Give back exactly the lines of the entries below from the line with "règne, le port de bijoux" to the line with "El sector de", inclusive, and only those.

(MATERIAL FOR THE TASK Opens)

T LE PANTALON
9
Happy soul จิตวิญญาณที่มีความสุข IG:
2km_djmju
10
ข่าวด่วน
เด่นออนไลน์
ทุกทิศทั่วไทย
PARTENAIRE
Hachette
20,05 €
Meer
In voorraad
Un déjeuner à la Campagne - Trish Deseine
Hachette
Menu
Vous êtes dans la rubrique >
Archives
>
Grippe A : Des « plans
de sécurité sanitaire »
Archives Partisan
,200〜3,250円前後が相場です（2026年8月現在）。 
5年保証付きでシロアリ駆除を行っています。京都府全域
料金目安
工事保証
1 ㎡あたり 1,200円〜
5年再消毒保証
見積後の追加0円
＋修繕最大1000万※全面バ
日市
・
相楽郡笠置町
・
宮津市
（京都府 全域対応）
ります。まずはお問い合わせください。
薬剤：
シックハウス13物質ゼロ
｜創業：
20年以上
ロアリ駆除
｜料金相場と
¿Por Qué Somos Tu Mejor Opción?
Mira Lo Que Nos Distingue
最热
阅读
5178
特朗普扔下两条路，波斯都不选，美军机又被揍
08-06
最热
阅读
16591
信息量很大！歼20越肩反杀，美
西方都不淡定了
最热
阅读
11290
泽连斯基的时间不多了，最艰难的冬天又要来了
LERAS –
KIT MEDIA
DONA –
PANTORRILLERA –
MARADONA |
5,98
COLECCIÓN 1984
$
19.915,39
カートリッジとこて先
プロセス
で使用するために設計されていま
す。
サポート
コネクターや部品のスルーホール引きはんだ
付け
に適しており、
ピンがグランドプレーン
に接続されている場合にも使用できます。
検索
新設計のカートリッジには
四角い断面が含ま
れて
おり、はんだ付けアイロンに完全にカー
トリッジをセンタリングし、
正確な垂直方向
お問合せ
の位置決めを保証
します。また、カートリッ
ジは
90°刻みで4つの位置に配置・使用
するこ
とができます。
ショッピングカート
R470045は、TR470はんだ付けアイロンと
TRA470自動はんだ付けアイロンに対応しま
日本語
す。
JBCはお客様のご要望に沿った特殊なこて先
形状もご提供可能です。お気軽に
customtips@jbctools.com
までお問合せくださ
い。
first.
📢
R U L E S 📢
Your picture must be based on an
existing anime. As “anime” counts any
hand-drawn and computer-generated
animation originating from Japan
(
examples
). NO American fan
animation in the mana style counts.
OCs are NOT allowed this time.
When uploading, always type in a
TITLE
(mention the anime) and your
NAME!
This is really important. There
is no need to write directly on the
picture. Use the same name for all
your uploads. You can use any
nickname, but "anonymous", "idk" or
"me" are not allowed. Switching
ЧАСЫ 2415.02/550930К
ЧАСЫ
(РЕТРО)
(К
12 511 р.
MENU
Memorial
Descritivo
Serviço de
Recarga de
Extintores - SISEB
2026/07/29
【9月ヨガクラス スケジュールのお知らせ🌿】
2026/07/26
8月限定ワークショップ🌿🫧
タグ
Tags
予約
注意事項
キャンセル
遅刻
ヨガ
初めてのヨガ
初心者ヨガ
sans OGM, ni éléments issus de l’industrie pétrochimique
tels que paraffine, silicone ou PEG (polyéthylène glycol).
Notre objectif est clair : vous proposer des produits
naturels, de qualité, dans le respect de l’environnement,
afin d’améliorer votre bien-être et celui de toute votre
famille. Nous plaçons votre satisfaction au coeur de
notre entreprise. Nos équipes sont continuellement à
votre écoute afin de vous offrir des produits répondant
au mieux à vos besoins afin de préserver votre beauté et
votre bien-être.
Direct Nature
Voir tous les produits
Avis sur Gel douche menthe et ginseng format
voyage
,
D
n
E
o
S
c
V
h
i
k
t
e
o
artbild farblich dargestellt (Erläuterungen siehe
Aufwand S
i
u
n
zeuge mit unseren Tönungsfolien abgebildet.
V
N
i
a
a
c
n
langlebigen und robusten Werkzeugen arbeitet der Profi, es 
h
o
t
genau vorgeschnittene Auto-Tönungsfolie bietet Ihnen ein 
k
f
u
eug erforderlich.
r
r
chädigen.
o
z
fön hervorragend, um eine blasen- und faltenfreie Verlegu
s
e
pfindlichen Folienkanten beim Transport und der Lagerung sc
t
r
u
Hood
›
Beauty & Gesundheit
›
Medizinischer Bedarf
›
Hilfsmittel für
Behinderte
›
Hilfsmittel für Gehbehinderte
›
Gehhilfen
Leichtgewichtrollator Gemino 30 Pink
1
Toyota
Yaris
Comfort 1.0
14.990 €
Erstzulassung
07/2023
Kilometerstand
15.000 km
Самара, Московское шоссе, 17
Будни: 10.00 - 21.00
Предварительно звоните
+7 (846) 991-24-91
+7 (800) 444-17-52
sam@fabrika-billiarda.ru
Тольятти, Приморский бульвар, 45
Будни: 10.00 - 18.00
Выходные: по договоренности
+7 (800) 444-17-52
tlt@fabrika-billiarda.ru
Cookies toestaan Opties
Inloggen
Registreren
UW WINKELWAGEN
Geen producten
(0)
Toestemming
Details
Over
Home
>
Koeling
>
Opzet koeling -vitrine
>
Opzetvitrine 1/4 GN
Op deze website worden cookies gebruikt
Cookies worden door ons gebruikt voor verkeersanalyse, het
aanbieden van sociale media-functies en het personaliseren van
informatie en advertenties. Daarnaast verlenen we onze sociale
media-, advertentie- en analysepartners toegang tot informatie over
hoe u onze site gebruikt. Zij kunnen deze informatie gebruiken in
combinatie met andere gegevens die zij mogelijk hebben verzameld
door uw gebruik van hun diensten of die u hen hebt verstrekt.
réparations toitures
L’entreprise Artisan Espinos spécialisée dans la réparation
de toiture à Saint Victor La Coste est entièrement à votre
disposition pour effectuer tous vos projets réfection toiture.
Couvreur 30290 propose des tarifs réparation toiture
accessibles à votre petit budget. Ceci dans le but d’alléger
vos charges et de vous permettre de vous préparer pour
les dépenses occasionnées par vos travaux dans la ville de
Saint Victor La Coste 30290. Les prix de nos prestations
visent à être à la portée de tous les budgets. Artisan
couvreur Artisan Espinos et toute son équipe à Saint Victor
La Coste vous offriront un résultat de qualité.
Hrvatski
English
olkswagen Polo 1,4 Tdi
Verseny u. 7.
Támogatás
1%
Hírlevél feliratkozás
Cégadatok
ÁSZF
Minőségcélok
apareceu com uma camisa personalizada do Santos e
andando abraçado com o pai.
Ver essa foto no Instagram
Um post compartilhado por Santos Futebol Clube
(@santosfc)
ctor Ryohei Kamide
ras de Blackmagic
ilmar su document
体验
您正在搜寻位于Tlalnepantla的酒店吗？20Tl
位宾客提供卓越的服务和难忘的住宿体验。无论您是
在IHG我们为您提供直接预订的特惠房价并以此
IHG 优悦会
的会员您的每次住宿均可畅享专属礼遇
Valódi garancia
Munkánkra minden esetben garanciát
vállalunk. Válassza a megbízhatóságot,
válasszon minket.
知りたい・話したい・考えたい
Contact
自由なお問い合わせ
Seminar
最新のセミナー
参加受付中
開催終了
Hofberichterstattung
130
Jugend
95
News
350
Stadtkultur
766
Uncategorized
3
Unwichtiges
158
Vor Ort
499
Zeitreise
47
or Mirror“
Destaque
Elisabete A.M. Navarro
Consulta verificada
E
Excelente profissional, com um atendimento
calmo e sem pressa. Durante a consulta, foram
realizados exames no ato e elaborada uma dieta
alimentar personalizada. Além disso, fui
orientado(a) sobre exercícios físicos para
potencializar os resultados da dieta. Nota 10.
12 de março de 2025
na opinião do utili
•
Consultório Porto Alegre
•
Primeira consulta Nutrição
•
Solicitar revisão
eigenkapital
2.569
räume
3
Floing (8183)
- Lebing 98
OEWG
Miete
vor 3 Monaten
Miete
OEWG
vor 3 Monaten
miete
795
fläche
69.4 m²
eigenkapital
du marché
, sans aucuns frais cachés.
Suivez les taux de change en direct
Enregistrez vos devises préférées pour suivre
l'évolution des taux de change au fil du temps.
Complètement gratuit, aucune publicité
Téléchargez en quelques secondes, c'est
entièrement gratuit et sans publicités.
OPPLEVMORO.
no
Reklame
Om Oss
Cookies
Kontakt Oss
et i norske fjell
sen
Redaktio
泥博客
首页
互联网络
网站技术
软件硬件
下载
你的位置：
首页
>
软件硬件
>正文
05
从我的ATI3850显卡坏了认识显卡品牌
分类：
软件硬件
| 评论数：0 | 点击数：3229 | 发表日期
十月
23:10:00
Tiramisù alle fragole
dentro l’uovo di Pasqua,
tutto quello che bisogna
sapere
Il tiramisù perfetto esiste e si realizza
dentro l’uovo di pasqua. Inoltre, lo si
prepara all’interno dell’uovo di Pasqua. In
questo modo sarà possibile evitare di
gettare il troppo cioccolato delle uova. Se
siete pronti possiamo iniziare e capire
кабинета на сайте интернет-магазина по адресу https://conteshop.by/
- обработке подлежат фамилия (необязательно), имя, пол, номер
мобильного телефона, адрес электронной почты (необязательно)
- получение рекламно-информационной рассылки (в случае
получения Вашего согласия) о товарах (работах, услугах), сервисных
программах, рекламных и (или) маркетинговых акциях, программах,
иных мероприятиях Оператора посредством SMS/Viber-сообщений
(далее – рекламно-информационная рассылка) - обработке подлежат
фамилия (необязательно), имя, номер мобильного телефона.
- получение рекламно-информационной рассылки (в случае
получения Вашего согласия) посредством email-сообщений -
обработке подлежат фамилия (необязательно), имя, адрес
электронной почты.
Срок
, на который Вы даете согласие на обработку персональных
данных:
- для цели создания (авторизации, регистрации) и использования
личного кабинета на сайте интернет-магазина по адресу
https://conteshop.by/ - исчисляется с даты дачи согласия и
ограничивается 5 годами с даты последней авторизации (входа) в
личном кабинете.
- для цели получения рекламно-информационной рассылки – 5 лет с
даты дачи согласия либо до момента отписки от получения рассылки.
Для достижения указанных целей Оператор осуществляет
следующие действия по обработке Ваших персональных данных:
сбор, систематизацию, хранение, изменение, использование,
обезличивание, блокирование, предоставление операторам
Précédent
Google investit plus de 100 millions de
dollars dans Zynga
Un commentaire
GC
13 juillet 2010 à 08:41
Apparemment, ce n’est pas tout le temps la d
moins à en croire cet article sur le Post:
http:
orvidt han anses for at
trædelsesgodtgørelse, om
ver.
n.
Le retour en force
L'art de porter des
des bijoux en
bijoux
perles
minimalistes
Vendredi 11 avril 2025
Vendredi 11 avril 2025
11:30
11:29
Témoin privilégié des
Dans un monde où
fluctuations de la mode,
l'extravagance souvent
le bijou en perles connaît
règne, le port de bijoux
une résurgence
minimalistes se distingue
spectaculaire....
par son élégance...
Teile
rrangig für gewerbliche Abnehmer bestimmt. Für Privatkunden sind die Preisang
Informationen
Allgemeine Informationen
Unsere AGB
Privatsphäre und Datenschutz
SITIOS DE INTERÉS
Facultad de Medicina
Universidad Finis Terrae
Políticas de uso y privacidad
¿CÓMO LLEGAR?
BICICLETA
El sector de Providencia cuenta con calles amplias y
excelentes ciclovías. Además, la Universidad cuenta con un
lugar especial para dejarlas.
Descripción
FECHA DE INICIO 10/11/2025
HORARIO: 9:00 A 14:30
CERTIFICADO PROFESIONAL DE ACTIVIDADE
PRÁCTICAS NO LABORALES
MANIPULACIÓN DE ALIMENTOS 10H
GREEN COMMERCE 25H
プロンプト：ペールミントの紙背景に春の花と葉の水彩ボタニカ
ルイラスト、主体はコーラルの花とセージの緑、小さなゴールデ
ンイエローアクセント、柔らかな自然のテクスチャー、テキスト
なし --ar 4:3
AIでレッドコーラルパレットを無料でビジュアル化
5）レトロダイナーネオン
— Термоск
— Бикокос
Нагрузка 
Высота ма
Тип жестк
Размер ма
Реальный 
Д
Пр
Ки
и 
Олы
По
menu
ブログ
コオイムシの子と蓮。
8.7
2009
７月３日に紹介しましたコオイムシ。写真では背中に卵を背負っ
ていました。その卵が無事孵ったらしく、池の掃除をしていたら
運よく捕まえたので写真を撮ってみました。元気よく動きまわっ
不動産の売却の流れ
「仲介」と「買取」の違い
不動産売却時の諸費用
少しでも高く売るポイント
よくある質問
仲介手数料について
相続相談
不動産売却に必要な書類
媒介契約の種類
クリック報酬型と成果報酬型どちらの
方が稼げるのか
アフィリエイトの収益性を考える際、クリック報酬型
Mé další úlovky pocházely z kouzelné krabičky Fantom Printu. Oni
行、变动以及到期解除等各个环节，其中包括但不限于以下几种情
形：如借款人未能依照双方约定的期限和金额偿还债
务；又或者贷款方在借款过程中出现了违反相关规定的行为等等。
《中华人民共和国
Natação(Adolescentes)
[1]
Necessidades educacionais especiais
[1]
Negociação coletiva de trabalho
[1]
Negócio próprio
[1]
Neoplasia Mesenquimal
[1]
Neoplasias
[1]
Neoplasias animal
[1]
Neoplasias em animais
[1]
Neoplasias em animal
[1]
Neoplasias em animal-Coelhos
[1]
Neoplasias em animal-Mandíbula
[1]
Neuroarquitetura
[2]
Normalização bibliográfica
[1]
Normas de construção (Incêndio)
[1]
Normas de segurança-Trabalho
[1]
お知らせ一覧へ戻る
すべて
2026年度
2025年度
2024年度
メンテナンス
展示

(MATERIAL FOR THE TASK Closes)

◆ **RESPONSE**
règne, le port de bijoux
une résurgence
minimalistes se distingue
spectaculaire....
par son élégance...
Teile
rrangig für gewerbliche Abnehmer bestimmt. Für Privatkunden sind die Preisang
Informationen
Allgemeine Informationen
Unsere AGB
Privatsphäre und Datenschutz
SITIOS DE INTERÉS
Facultad de Medicina
Universidad Finis Terrae
Políticas de uso y privacidad
¿CÓMO LLEGAR?
BICICLETA
El sector de Providencia cuenta con calles amplias y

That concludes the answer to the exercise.